* Exercises to complete *
(a) From the text on contextual districts, list the letter suffixes that mark a district as contextual.
(b) In the text on contextual districts, rewrite the paragraph starting "Created in the 1980’s" as a short bulleted list that keeps its main facts.
(c) Write a continuation of the text on contextual districts, starting right after its last sentence.

* Extract provided *
= = = =
Contextual districts are designed to maintain the scale and form of the city’s traditional moderate- and higher-density neighborhoods. These districts, which have an A, B, D or X letter suffix (R6A, R6B, R7A, R7B, R7D, R7X, R8A, R8B, R8X, R9A, R9D, R9X, R10A and R10X) are mapped where buildings of similar size and shape form a strong neighborhood context, or where redevelopment would create a uniform context. The bulk regulations for these districts are known as Quality Housing regulations.
Created in the 1980’s to promote high-quality housing harmonious with its neighbors, the Quality Housing Program was a response to concerns that height factor buildings were often out-of-scale with the surrounding neighborhood. The program assigns a single floor area ratio to each district, and includes bulk regulations that typically produce buildings that are shorter and have higher lot coverage than height factor buildings. Height limits, rules for the placement of the street wall of a building in relation to neighboring buildings, and rules governing the minimum and maximum height of a street wall are among the contextual regulations that promote the development of buildings that are compatible with their surroundings. Ground level setbacks in front of a building must be planted and parking spaces must be located in an underground garage or behind or to the side of a building – never in front of the building. Because less open space is available for parking, slightly less parking is required than for height factor developments.
The Quality Housing Program also establishes a set of rules that includes minimum apartment sizes, recreation space requirements and incentives for developers to provide amenities such as laundry rooms and daylight in corridors. All of the Quality Housing Program rules and regulations are mandatory in contextual R6 through R10 districts. Since the 1980’s, hundreds of areas throughout the city have been rezoned as contextual districts.
= = = =
[Dataset entries]
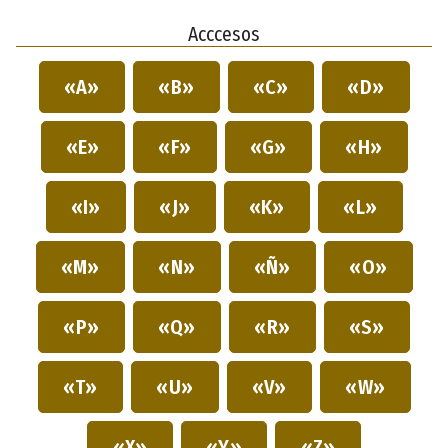
Acccesos
«A»
«B»
«C»
«D»
«E»
«F»
«G»
«H»
«I»
«J»
«K»
«L»
«M»
«N»
«Ñ»
«O»
«P»
«Q»
«R»
«S»
«T»
«U»
«V»
«W»
«X»
«Y»
«Z»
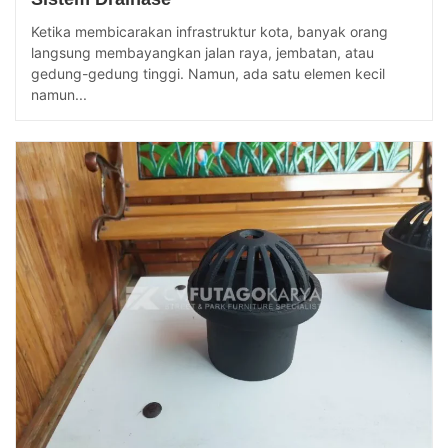
Ketika membicarakan infrastruktur kota, banyak orang
langsung membayangkan jalan raya, jembatan, atau
gedung-gedung tinggi. Namun, ada satu elemen kecil
namun...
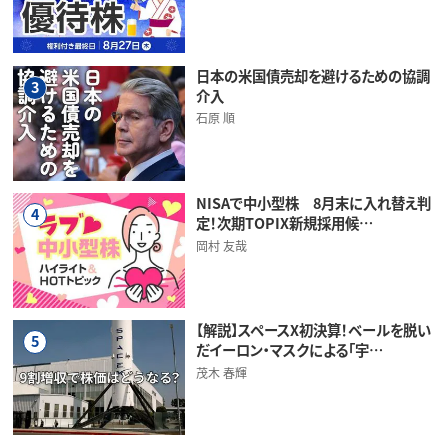
日本の米国債売却を避けるための協調
3
介入
石原 順
NISAで中小型株 8月末に入れ替え判
4
定！次期TOPIX新規採用候…
岡村 友哉
【解説】スペースX初決算！ベールを脱い
5
だイーロン・マスクによる「宇…
茂木 春輝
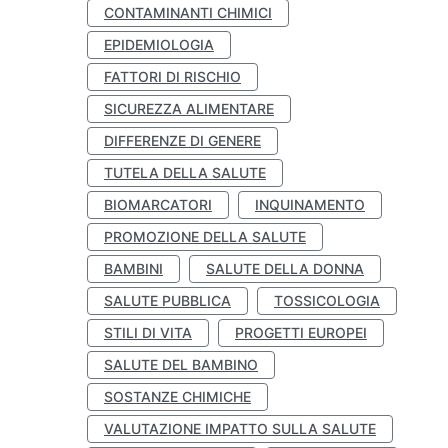
CONTAMINANTI CHIMICI
EPIDEMIOLOGIA
FATTORI DI RISCHIO
SICUREZZA ALIMENTARE
DIFFERENZE DI GENERE
TUTELA DELLA SALUTE
BIOMARCATORI
INQUINAMENTO
PROMOZIONE DELLA SALUTE
BAMBINI
SALUTE DELLA DONNA
SALUTE PUBBLICA
TOSSICOLOGIA
STILI DI VITA
PROGETTI EUROPEI
SALUTE DEL BAMBINO
SOSTANZE CHIMICHE
VALUTAZIONE IMPATTO SULLA SALUTE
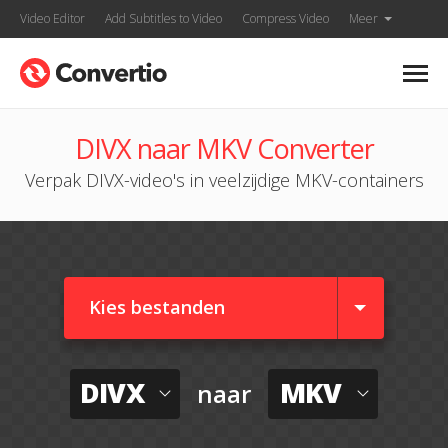
Video Editor
Add Subtitles to Video
Compress Video
Meer
DIVX naar MKV Converter
Verpak DIVX-video's in veelzijdige MKV-containers
Kies bestanden
DIVX
MKV
naar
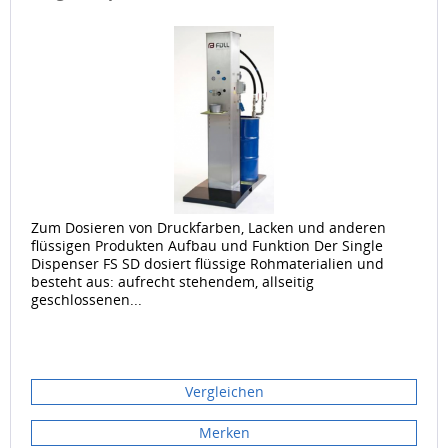
Zum Dosieren von Druckfarben, Lacken und anderen
flüssigen Produkten Aufbau und Funktion Der Single
Dispenser FS SD dosiert flüssige Rohmaterialien und
besteht aus: aufrecht stehendem, allseitig
geschlossenen...
Vergleichen
Merken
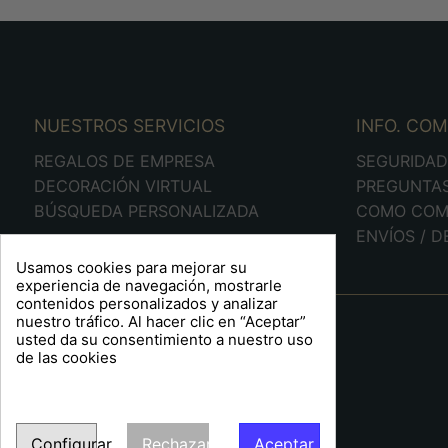
NUESTROS SERVICIOS
INFO. CO
REGALOS DE EMPRESA
SEGURIDA
DECORACIÓN VIRTUAL
PREGUNTA
BÚSQUEDA PERSONALIZADA
COMO COM
ENVÍOS / 
Usamos cookies para mejorar su
experiencia de navegación, mostrarle
contenidos personalizados y analizar
A R T S F I T É
nuestro tráfico. Al hacer clic en “Aceptar”
usted da su consentimiento a nuestro uso
Plaça Barcelona, 6
de las cookies
Sabadell 08204
Barcelona
España
Tel:
93 711 89 01
Configurar
Rechazar
Aceptar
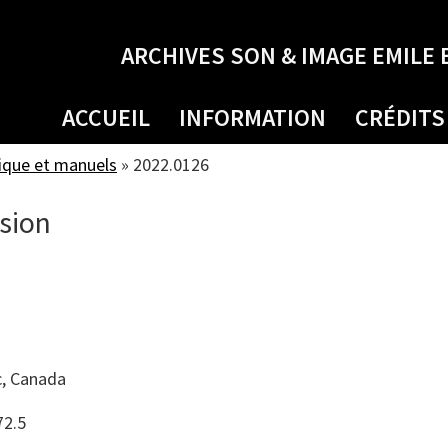
ARCHIVES SON & IMAGE EMILE 
ACCUEIL
INFORMATION
CRÉDITS
ique et manuels
»
2022.0126
ision
, Canada
72.5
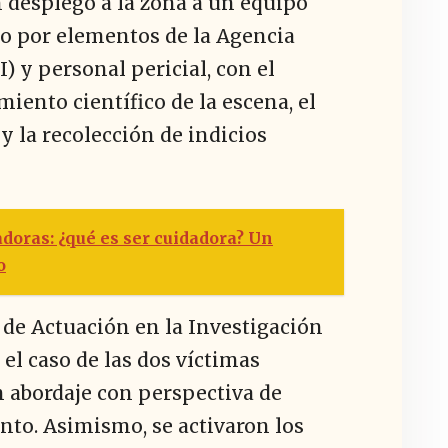
ón desplegó a la zona a un equipo
o por elementos de la Agencia
) y personal pericial, con el
miento científico de la escena, el
y la recolección de indicios
adoras: ¿qué es ser cuidadora? Un
o
o de Actuación en la Investigación
 el caso de las dos víctimas
n abordaje con perspectiva de
to. Asimismo, se activaron los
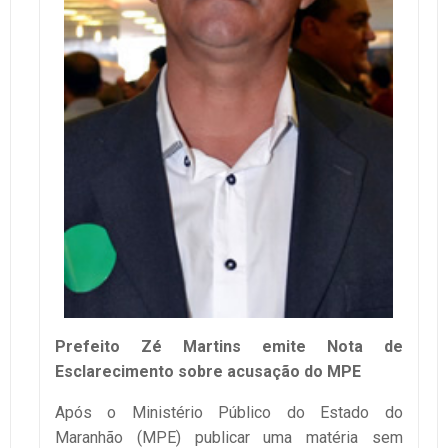
Prefeito Zé Martins emite Nota de
Esclarecimento sobre acusação do MPE
Após o Ministério Público do Estado do
Maranhão (MPE) publicar uma matéria sem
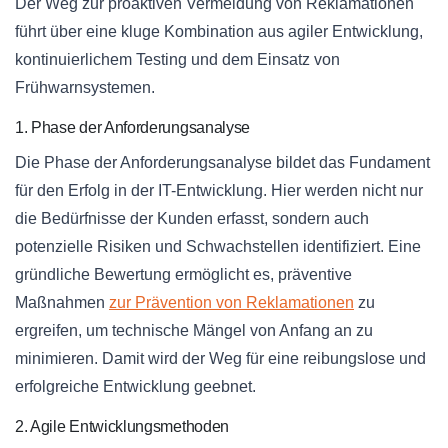
Der Weg zur proaktiven Vermeidung von Reklamationen
führt über eine kluge Kombination aus agiler Entwicklung,
kontinuierlichem Testing und dem Einsatz von
Frühwarnsystemen.
1. Phase der Anforderungsanalyse
Die Phase der Anforderungsanalyse bildet das Fundament
für den Erfolg in der IT-Entwicklung. Hier werden nicht nur
die Bedürfnisse der Kunden erfasst, sondern auch
potenzielle Risiken und Schwachstellen identifiziert. Eine
gründliche Bewertung ermöglicht es, präventive
Maßnahmen
zur Prävention von Reklamationen
zu
ergreifen, um technische Mängel von Anfang an zu
minimieren. Damit wird der Weg für eine reibungslose und
erfolgreiche Entwicklung geebnet.
2. Agile Entwicklungsmethoden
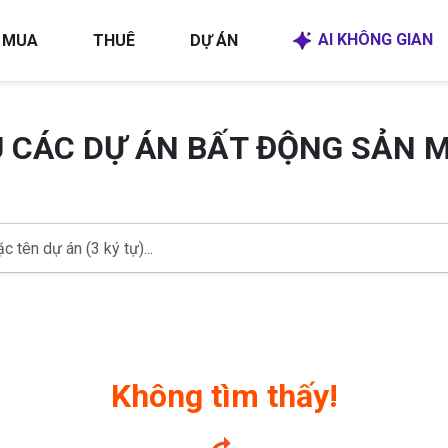
AI KHÔNG GIAN
MUA
THUÊ
DỰ ÁN
U CÁC DỰ ÁN BẤT ĐỘNG SẢN 
Không tìm thấy!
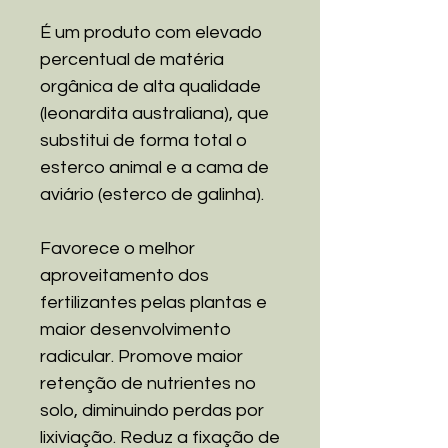
É um produto com elevado
percentual de matéria
orgânica de alta qualidade
(leonardita australiana), que
substitui de forma total o
esterco animal e a cama de
aviário (esterco de galinha).
Favorece o melhor
aproveitamento dos
fertilizantes pelas plantas e
maior desenvolvimento
radicular. Promove maior
retenção de nutrientes no
solo, diminuindo perdas por
lixiviação. Reduz a fixação de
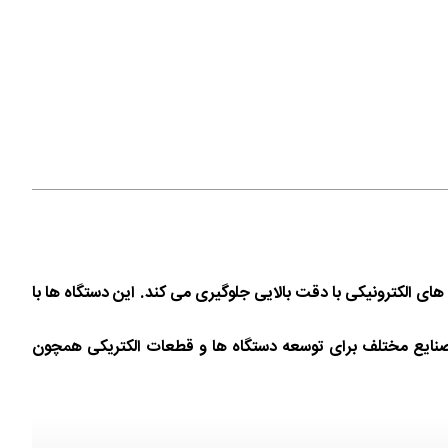
 های الکترونیکی با دقت بالایی جلوگیری می کند. این دستگاه ها با
در صنایع مختلف برای توسعه دستگاه ها و قطعات الکتریکی همچون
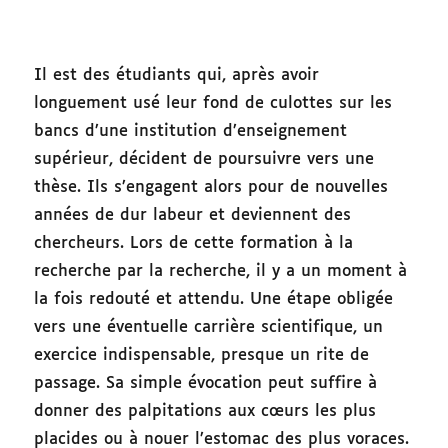
Il est des étudiants qui, après avoir
longuement usé leur fond de culottes sur les
bancs d’une institution d’enseignement
supérieur, décident de poursuivre vers une
thèse. Ils s’engagent alors pour de nouvelles
années de dur labeur et deviennent des
chercheurs. Lors de cette formation à la
recherche par la recherche, il y a un moment à
la fois redouté et attendu. Une étape obligée
vers une éventuelle carrière scientifique, un
exercice indispensable, presque un rite de
passage. Sa simple évocation peut suffire à
donner des palpitations aux cœurs les plus
placides ou à nouer l’estomac des plus voraces.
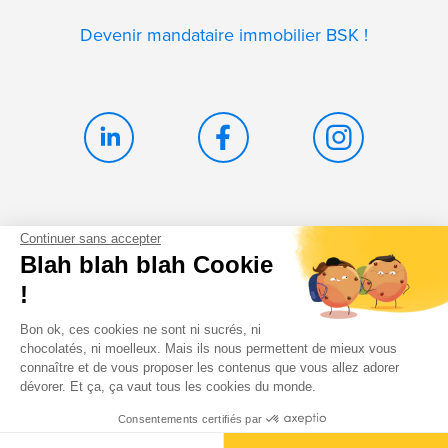
Devenir mandataire immobilier BSK !
Continuer sans accepter
Blah blah blah Cookie
Politique de confidentialité
!
Mentions légales
Cookies
Bon ok, ces cookies ne sont ni sucrés, ni
chocolatés, ni moelleux. Mais ils nous permettent de mieux vous
connaître et de vous proposer les contenus que vous allez adorer
Honoraires
dévorer. Et ça, ça vaut tous les cookies du monde.
Consentements certifiés par
Appeler
Email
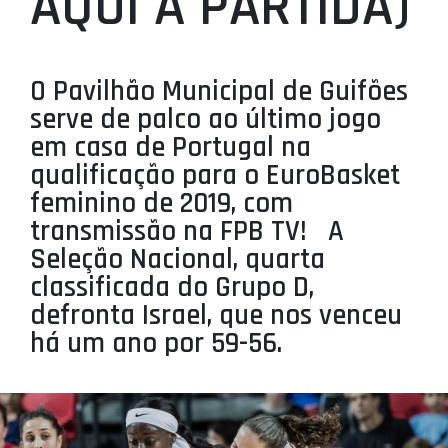
AQUI A PARTIDA)
PROJETOS
LIGA BETCLIC MASCULINA
O Pavilhão Municipal de Guifões
LIGA BETCLIC FEMININA
serve de palco ao último jogo
em casa de Portugal na
qualificação para o EuroBasket
feminino de 2019, com
transmissão na FPB TV! A
Seleção Nacional, quarta
classificada do Grupo D,
defronta Israel, que nos venceu
há um ano por 59-56.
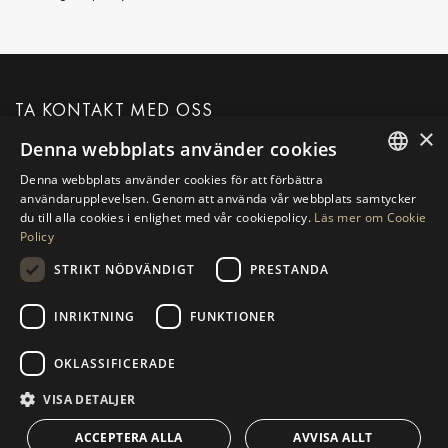
TA KONTAKT MED OSS
×
Denna webbplats använder cookies
BEGÄR MER INFORMATION
Denna webbplats använder cookies för att förbättra
ENGLISH
användarupplevelsen. Genom att använda vår webbplats samtycker
du till alla cookies i enlighet med vår cookiepolicy.
Läs mer om Cookie
SPANISH
MEDDELANDE TILL OSS
Policy
GERMAN
STRIKT NÖDVÄNDIGT
PRESTANDA
RUSSIAN
INRIKTNING
FUNKTIONER
NAVIGERING
SAMLING
SWEDISH
Fastigheter
Exklusivt
OKLASSIFICERADE
FRENCH
Guider
Nybyggd
POLISH
VISA DETALJER
KONTAKT
NORWEGIAN
Team
Frontline Beach
ACCEPTERA ALLA
AVVISA ALLT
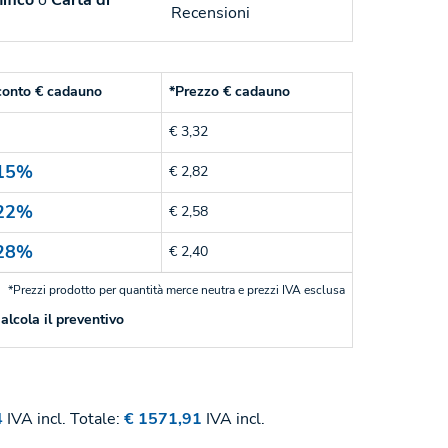
ifico
o
Carta di
Recensioni
conto € cadauno
*Prezzo € cadauno
€ 3,32
15%
€ 2,82
22%
€ 2,58
28%
€ 2,40
*Prezzi prodotto per quantità merce neutra e prezzi IVA esclusa
alcola il preventivo
4
IVA incl.
Totale:
€ 1571,91
IVA incl.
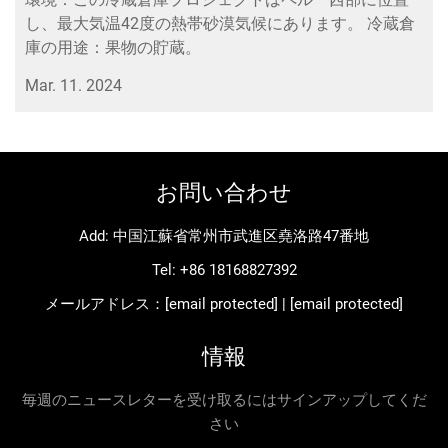
し、最大気温42度の熱帯砂漠気候にあります。 冷蔵倉
庫の用途：果物の貯蔵。
Mar. 11. 2024
お問い合わせ
Add: 中国江蘇省常州市武進区堯洛路47番地
Tel:
+86 18168827392
メールアドレス：
[email protected]
|
[email protected]
情報
毎週のニュースレターを受け取るにはサインアップしてくだ
さい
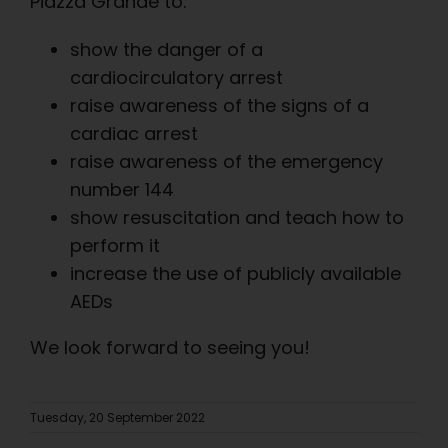
Piazza Grande to:
show the danger of a
cardiocirculatory arrest
raise awareness of the signs of a
cardiac arrest
raise awareness of the emergency
number 144
show resuscitation and teach how to
perform it
increase the use of publicly available
AEDs
We look forward to seeing you!
Tuesday, 20 September 2022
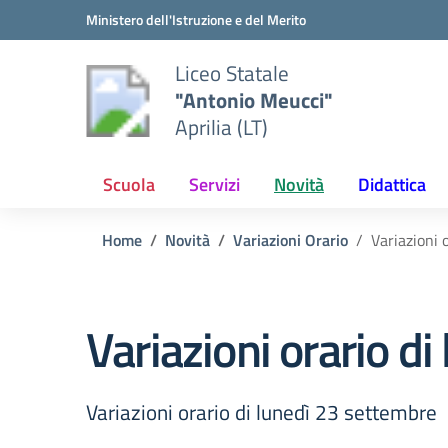
Vai ai contenuti
Vai al menu di navigazione
Vai al footer
Ministero dell'Istruzione e del Merito
Liceo Statale
"Antonio Meucci"
Aprilia (LT)
Scuola
Servizi
Novità
Didattica
Home
Novità
Variazioni Orario
Variazioni 
Variazioni orario d
Variazioni orario di lunedì 23 settembre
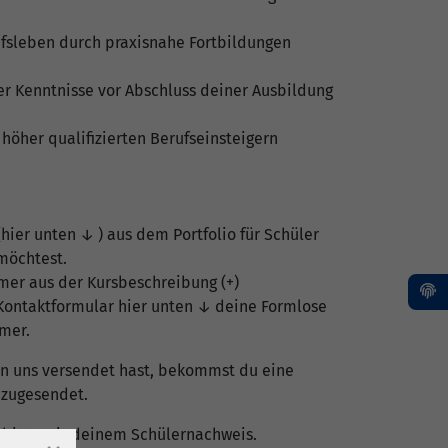
ufsleben durch praxisnahe Fortbildungen
er Kenntnisse vor Abschluss deiner Ausbildung
 höher qualifizierten Berufseinsteigern
(hier unten ↓ ) aus dem Portfolio für Schüler
möchtest.
mmer aus der Kursbeschreibung (+)
Kontaktformular hier unten ↓ deine Formlose
mer.
n uns versendet hast, bekommst du eine
 zugesendet.
u bitte mit deinem Schülernachweis.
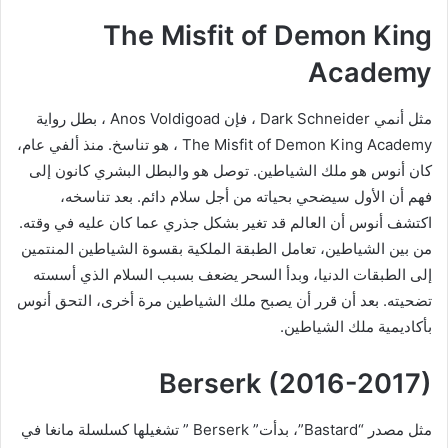
The Misfit of Demon King
Academy
مثل أنمي Dark Schneider ، فإن Anos Voldigoad ، بطل رواية
The Misfit of Demon King Academy ، هو تناسخ. منذ ألفي عام،
كان أنوس هو ملك الشياطين. توصل هو والبطل البشري كانون إلى
فهم أن الأول سيضحي بحياته من أجل سلام دائم. بعد تناسخه،
اكتشف أنوس أن العالم قد تغير بشكل جذري عما كان عليه في وقته.
من بين الشياطين، تعامل الطبقة الملكية بقسوة الشياطين المنتمين
إلى الطبقات الدنيا، وبدأ السحر يضعف بسبب السلام الذي أسسته
تضحيته. بعد أن قرر أن يصبح ملك الشياطين مرة أخرى، التحق أنوس
بأكاديمية ملك الشياطين.
Berserk (2016-2017)
مثل مصدر “Bastard”، بدأت” Berserk ” تشغيلها كسلسلة مانغا في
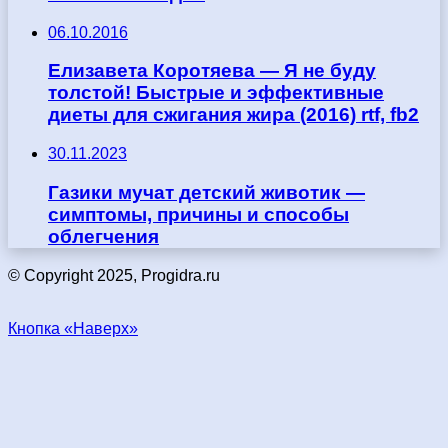
06.10.2016
Елизавета Коротяева — Я не буду
толстой! Быстрые и эффективные
диеты для сжигания жира (2016) rtf, fb2
30.11.2023
Газики мучат детский животик —
симптомы, причины и способы
облегчения
© Copyright 2025, Progidra.ru
Кнопка «Наверх»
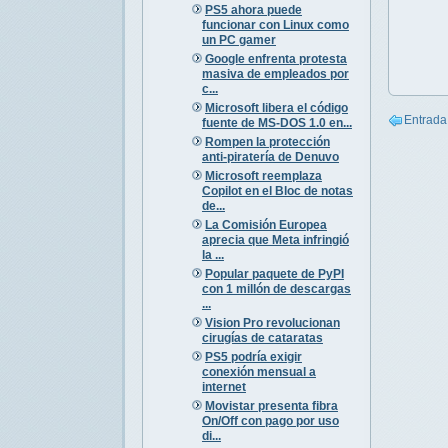
PS5 ahora puede
funcionar con Linux como
un PC gamer
Google enfrenta protesta
masiva de empleados por
c...
Microsoft libera el código
Entrada
fuente de MS-DOS 1.0 en...
Rompen la protección
anti-piratería de Denuvo
Microsoft reemplaza
Copilot en el Bloc de notas
de...
La Comisión Europea
aprecia que Meta infringió
la ...
Popular paquete de PyPI
con 1 millón de descargas
...
Vision Pro revolucionan
cirugías de cataratas
PS5 podría exigir
conexión mensual a
internet
Movistar presenta fibra
On/Off con pago por uso
di...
= = = =
* Results of the exercise *
(a) A, B, D, X

(b)
- The Quality Housing Program began in the 1980s to encourage high-quality housing that fits in with its neighbors, because height factor buildings were often out of scale with their surroundings.
- Each district gets a single floor area ratio, and the bulk rules usually produce buildings that are shorter and cover more of the lot than height factor buildings.
- Contextual rules include height limits, rules on where the street wall sits compared with neighboring buildings, and a minimum and maximum street wall height.
- Ground-level setbacks in front of a building must be planted.
- Parking must go in an underground garage or behind or beside the building, never in front.
- Because there is less open space for parking, slightly less parking is required than for height factor developments.

(c)
In non-contextual R6 through R10 districts, developers may choose the optional Quality Housing Program instead of height factor or tower regulations. For example, on a wide street in an R6 district outside of Manhattan, a developer may choose to build under the optional R6 bulk regulations (which are the same as those for a contextual R6A district). In general, the regulations allow moderately larger but lower buildings set at or near the street line, with more apartments than might be achievable under non-contextual regulations, as a way of encouraging the mid-rise apartment buildings that reflect the traditional scale of many neighborhoods. Although higher lot coverage and, often, greater FAR can be achieved in exchange for height limits, sometimes height factor regulations may be preferable because the surrounding blocks do not have a consistent character or because the views attainable by a taller building outweigh the advantages of greater bulk. Developers must determine which of the two sets of regulations is more appropriate for any given site but cannot mix and match the two on the same zoning lot. The taller heights permitted for height factor buildings, for example, cannot be combined with the higher lot coverage permitted for Quality Housing buildings.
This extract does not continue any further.